* TEXT SEGMENT *

Background information
- Also known as: False, Audion, Jabberjaw
- Born: April 4, 1979 (age 46) Kingsville, Texas, United States
- Origin: Detroit, Michigan
- Genres: Synth-pop; indietronica; microhouse; tech house; avant-pop; techno;
- Occupations: Producer; DJ;
- Years active: 1999–present
- Labels: Ghostly International; Spectral Sound; Minus; Perlon; Plus 8;
- Website: matthewdear.com

= Matthew Dear =

American music producer, DJ and artist

Matthew Dear (born April 4, 1979) is an American electronic music producer and DJ.

==History==
Texas-born Dear moved to Michigan as a teenager, where he was inspired by the sound of Detroit techno. Dear met Sam Valenti IV at a party while attending the University of Michigan, after which the two started the record label, Ghostly International, based on a shared love of electronic music. Dear's first single was 1999's "Hands Up For Detroit" (co-produced by ghettotech pioneer Disco D, who performed under the name Daisha). Successive singles, such as "Stealing Moves" and the chart-topping "Mouth to Mouth" (as Audion) were issued on Spectral Sound, Ghostly's offshoot that focuses on dancefloor music.

* WRITTEN PROBLEM *
Answer these from the Matthew Dear text above:
(a) In what town was Dear born?
(b) Whom did he meet at a party while attending the University of Michigan?
(c) Which label, described as Ghostly's offshoot, issued "Stealing Moves"?

* RAW RECORDS *

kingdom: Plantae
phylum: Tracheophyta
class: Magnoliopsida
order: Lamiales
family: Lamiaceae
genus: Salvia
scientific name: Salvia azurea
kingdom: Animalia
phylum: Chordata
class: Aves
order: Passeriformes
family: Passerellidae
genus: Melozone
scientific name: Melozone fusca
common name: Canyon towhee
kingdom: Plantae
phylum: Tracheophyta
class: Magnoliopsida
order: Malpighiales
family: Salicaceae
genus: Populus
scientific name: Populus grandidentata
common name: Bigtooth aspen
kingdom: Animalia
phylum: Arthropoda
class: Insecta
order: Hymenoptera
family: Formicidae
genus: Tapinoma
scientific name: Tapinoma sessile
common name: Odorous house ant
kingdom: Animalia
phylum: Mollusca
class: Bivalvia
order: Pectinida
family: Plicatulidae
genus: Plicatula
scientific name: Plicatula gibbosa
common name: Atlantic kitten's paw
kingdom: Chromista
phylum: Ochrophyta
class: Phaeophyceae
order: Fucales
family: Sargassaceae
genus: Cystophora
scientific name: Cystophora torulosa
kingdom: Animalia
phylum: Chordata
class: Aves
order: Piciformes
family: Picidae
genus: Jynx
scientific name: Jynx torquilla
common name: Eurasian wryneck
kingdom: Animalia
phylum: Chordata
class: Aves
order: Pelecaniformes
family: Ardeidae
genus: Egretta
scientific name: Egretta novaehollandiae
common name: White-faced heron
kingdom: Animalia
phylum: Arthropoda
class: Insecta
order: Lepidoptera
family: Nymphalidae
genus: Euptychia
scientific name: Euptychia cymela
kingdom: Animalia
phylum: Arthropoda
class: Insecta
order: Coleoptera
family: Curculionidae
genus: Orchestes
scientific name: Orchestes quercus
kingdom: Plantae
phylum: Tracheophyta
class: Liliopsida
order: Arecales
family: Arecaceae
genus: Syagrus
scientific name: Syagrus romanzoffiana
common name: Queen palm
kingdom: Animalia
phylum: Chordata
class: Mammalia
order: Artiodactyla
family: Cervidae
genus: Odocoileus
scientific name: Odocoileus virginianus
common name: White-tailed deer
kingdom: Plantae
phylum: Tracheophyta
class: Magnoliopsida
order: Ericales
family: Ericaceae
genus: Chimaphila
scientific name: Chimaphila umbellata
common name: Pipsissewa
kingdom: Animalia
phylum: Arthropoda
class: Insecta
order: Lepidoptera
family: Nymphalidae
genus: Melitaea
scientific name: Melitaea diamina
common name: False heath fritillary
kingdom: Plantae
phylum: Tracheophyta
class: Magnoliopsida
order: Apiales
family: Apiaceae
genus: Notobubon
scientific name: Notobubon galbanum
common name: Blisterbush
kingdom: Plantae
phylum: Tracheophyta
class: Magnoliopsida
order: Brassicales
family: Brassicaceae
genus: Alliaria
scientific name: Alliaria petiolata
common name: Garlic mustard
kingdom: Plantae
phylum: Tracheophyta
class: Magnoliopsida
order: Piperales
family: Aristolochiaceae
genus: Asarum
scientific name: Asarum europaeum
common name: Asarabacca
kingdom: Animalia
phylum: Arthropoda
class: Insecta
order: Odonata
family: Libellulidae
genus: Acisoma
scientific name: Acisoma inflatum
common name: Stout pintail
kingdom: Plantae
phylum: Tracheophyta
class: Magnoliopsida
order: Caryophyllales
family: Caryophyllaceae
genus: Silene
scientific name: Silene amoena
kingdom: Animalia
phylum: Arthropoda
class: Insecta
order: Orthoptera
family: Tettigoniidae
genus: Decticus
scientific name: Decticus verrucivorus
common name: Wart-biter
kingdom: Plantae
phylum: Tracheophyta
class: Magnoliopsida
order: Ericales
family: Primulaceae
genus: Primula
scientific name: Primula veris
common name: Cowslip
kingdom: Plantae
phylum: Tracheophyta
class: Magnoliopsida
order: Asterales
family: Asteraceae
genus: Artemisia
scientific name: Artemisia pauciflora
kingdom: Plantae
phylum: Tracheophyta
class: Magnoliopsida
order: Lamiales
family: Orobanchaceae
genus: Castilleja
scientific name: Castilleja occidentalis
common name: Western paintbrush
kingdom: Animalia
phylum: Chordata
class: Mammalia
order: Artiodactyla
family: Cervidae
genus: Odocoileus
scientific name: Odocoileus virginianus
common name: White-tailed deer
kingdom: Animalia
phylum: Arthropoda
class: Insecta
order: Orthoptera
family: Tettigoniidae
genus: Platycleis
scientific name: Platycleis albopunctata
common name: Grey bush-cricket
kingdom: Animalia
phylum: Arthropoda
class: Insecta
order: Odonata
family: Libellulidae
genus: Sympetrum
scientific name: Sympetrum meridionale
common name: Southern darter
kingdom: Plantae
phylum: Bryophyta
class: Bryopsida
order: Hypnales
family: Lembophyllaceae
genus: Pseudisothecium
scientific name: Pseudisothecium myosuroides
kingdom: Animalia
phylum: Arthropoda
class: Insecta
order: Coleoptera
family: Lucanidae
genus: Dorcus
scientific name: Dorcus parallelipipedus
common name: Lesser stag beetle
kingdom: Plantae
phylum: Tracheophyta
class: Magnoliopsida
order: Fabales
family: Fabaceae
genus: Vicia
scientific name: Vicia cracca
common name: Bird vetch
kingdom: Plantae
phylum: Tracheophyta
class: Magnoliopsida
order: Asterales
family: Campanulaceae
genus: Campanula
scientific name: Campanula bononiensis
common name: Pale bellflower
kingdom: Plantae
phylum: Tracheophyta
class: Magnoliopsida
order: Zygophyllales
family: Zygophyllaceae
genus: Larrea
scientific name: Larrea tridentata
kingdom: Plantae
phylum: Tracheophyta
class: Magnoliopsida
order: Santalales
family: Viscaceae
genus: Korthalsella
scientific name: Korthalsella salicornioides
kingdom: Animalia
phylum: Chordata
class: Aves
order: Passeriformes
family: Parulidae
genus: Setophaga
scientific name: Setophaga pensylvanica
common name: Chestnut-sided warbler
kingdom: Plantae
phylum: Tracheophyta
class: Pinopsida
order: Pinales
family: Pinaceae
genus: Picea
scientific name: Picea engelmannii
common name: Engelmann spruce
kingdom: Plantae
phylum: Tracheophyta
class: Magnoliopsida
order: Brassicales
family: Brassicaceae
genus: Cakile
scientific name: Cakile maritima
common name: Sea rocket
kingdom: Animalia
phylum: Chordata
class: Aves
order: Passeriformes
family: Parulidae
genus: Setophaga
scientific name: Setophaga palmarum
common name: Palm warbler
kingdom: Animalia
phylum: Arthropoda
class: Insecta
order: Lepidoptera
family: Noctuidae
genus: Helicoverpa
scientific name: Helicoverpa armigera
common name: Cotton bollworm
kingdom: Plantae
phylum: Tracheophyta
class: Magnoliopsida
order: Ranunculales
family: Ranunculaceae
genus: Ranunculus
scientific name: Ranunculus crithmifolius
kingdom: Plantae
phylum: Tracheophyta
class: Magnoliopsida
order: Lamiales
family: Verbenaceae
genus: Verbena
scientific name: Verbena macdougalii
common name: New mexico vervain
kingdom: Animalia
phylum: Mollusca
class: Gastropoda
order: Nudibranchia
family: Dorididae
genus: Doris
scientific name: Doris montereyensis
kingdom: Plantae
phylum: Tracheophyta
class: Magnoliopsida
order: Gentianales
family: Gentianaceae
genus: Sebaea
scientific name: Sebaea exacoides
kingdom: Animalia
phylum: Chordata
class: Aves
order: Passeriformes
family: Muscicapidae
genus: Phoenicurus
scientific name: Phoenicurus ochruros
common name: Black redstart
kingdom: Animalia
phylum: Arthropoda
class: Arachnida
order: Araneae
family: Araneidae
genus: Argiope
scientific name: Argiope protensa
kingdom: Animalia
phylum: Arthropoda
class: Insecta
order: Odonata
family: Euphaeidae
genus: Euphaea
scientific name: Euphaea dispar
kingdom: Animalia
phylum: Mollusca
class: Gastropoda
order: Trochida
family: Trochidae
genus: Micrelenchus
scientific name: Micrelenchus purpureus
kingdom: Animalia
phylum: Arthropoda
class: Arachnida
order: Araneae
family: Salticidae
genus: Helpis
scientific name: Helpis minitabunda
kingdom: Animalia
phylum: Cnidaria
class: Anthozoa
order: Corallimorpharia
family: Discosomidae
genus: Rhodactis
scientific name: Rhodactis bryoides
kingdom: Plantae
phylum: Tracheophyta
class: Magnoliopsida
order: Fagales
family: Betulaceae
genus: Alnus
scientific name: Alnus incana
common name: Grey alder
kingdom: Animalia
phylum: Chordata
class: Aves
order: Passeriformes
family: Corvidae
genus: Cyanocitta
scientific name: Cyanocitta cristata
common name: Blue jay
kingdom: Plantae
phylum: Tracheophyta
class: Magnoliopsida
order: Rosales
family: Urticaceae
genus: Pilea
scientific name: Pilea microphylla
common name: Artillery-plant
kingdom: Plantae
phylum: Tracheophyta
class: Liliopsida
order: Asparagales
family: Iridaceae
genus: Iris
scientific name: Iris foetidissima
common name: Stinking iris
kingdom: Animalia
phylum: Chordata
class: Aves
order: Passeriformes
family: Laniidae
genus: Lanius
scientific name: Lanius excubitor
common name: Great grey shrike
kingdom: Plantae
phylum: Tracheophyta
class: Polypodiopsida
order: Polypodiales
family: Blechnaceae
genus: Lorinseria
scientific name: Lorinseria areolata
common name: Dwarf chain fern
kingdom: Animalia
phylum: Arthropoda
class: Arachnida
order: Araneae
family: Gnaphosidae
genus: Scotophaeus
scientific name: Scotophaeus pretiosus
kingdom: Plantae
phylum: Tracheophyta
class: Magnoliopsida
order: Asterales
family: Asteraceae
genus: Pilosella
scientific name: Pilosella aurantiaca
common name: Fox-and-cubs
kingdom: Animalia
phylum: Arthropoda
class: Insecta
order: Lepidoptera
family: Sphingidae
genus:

* EXERCISE RESULT *
(a) Kingsville, Texas, United States
(b) Sam Valenti IV
(c) Spectral Sound